Alıntılanan metin:
______________________________
Oyun Hitler'e ve bu dönemin kodamanlarına karşı yazılmıştı. Gangster dünyası terimlerine aktarılmış olan bu öykünün, insanların ileriki zamanlarda somut bilgilerden genellemeler yapmalarına ve faşist eğilimleri saptamalarına izin verecek şekilde somut olarak anlaşılmadıkça hiçbir genel sonuç çıkarılamaz. İşe genelleştirmeyle -örneğin karakterleri sadece Hitler ve Hindenburg'la özdeşleşebilir kılmayarak- başlamak olayları daha az somutlaştırır ve herhangi bir doğru tarihsel genellemenin yapılmasını engeller. Bu, özellikle, tarihsel olayların pek az hatırlandığı ve tepedeki Nazilerin (fotoğraflarından başka) gerçekte tanınmadığı kendi zamanımız için doğrudur. Brecht'in kendisi böylesine temkinli bir yönelimi reddeder, olabildiğince imalı isimler (Dogsborough, Giri, Roma, vb...) kullanır ve sabitlenmiş ses, jest ve maske benzerlikleri arar. Bu olmadan, çalışma bir roman â clef (6) düzeyine iner.
______________________________
Verilen kayıtlar:
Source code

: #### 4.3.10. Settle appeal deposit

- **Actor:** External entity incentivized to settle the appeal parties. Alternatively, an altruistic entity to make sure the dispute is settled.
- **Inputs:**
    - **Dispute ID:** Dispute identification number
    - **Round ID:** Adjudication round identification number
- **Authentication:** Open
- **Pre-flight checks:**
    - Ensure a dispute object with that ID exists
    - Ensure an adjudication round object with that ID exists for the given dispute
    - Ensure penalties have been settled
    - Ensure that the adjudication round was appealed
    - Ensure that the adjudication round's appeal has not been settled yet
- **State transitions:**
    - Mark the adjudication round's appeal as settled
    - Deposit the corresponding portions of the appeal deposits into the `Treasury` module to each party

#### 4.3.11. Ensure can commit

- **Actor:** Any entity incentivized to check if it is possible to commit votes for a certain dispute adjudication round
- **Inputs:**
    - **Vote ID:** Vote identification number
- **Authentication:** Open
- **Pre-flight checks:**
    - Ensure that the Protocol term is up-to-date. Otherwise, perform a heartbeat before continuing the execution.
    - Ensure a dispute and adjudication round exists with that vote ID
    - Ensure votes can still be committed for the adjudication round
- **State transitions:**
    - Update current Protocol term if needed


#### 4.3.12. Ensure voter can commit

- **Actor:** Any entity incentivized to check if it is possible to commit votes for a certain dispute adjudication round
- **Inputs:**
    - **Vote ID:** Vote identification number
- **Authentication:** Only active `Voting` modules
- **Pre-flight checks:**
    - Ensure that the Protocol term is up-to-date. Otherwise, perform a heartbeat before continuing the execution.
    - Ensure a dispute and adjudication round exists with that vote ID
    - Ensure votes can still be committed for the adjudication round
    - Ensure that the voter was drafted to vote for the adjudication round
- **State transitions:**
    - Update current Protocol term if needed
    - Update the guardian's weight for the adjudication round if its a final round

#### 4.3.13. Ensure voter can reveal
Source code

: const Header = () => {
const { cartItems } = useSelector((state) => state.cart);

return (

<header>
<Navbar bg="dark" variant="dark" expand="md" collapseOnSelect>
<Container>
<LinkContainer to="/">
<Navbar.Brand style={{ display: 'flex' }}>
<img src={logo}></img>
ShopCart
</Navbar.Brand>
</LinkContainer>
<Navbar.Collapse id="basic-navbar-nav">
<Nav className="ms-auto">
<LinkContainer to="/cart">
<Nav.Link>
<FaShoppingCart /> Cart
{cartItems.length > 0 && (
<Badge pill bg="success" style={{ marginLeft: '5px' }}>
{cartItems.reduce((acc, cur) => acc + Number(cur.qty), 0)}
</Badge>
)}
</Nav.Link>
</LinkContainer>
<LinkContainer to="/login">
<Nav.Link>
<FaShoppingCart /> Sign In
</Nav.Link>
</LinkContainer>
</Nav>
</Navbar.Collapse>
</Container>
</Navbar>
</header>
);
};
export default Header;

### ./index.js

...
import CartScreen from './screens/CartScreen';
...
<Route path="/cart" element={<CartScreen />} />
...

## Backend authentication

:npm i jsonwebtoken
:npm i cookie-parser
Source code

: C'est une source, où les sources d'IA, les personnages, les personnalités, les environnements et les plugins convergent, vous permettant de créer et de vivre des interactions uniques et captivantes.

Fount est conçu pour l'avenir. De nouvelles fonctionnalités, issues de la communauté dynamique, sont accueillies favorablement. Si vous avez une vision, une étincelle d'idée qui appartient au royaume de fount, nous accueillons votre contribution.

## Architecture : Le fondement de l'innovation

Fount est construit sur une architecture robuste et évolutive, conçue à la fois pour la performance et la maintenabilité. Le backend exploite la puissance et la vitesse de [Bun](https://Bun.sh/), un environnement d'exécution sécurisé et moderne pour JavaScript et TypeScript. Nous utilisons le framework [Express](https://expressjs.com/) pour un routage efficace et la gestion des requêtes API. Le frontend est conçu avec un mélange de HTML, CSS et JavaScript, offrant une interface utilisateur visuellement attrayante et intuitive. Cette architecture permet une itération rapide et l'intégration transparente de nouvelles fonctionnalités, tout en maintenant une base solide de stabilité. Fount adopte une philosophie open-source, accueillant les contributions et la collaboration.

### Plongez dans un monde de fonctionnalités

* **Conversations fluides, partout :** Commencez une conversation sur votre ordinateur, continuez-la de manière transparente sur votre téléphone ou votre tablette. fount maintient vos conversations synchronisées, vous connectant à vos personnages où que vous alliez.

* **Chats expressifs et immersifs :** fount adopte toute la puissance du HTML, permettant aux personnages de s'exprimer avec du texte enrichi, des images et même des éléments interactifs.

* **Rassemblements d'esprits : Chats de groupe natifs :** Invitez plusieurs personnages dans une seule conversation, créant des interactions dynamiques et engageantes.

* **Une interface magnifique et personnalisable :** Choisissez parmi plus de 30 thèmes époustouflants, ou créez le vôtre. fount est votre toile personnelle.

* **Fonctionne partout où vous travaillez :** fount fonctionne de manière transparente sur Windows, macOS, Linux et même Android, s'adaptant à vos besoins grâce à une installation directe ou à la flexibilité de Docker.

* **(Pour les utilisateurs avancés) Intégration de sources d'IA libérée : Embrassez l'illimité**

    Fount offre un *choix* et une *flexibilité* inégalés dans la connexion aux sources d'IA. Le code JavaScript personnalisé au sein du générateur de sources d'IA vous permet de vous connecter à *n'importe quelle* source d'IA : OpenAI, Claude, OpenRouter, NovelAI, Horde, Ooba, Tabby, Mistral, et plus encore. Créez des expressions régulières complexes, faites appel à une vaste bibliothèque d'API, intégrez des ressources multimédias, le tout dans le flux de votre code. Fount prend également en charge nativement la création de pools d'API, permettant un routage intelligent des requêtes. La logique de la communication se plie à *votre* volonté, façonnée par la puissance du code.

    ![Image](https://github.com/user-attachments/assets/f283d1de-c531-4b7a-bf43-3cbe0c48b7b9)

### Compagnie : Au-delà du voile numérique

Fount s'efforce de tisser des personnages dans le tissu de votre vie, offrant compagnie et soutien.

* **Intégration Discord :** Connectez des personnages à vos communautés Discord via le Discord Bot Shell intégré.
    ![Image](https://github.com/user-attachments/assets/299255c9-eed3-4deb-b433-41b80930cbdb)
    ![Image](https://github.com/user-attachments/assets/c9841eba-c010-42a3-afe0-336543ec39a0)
______________________________
Malzemeyi inceleyin:
1 - Brecht'in oyunuyla ilgili metne göre şu soruları cevaplayın:
(a) Oyun kimlere karşı yazılmıştı?
(b) Öykü hangi dünyanın terimlerine aktarılmıştır?
(c) Brecht hangi benzerlikleri arar?
2 - Kayıtlarda "des éléments interactifs." ifadesinin bulunduğu satırdan "libérée : Embrassez l'illimité**" ifadesinin bulunduğu satıra kadar olan bölümü, "personnages" yerine "compagnons" koyarak yeniden yazın. Geri kalan her şey aynı kalsın ve yalnızca bu satırları verin.

Alıştırma cevapları:
1 -
(a) Hitler'e ve bu dönemin kodamanlarına.
(b) Gangster dünyasının terimlerine.
(c) Sabitlenmiş ses, jest ve maske benzerliklerini.

2 -
* **Chats expressifs et immersifs :** fount adopte toute la puissance du HTML, permettant aux compagnons de s'exprimer avec du texte enrichi, des images et même des éléments interactifs.

* **Rassemblements d'esprits : Chats de groupe natifs :** Invitez plusieurs compagnons dans une seule conversation, créant des interactions dynamiques et engageantes.

* **Une interface magnifique et personnalisable :** Choisissez parmi plus de 30 thèmes époustouflants, ou créez le vôtre. fount est votre toile personnelle.

* **Fonctionne partout où vous travaillez :** fount fonctionne de manière transparente sur Windows, macOS, Linux et même Android, s'adaptant à vos besoins grâce à une installation directe ou à la flexibilité de Docker.

* **(Pour les utilisateurs avancés) Intégration de sources d'IA libérée : Embrassez l'illimité**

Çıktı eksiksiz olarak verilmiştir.